The billion-dollar The Fast and the Furious movie franchise is based on a culture, import car tuning and street racing, that has its roots in Asian-American Los Angeles in the 1990s.
Street racing is back in L.A. in a big way, perhaps in part thanks to social media technology that can allow participants to gather and scatter before police even know what hit 'em.
But as any pro driver will tell you, real racers battle only on the track. A proposal by L.A. City Councilman Mitch Englander seeks to keep racers off the streets by taking their cars.
The measure, expected to be officially proposed this week, was inspired by a street race on Plummer Street near Canoga Avenue in Chatsworth early Thursday that ended with two onlookers dead.
The 2:05 a.m. accident took place after a driver lost control of his Ford Mustang and plowed into spectators who had lined the street, according to a Los Angeles Police Department statement. The collision was captured on video (below).
A man identified as 26-year-old Eric Siguenza was pronounced dead at the scene, according to LAPD. The other victim, who died at a hospital, was not identified by police. A third pedestrian was hospitalized in stable condition, police said.
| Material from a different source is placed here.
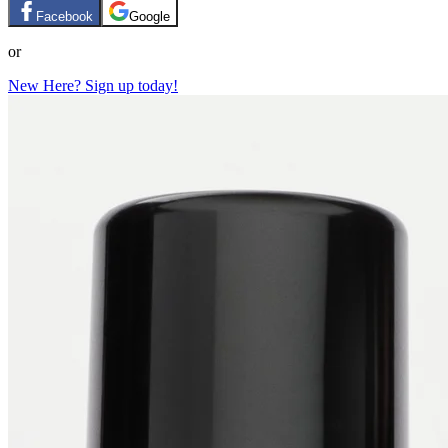
Facebook
Google
or
New Here? Sign up today!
The driver allegedly left the scene and was being sought until Saturday. That's when 21-year-old Henry Gevorgyan turned himself in at the LAPD's Central Division station downtown, police said. He was booked on suspicion of murder, according to the LAPD statement.
Englander's law would allow police to seize the cars of racers involved in accidents that cause grave injury or a fatality, his office told us. The ordinance also would apply to reckless drivers and those involved in exhibition of speed (burnouts, donuts, etc.).
The councilman was also expected to introduce a motion that would allow cops to seize the cars of drivers involved in serious-injury or fatal hit-and-run collisions.
The proposals are likely to head to the City Council Tuesday, Englander's spokeswoman said.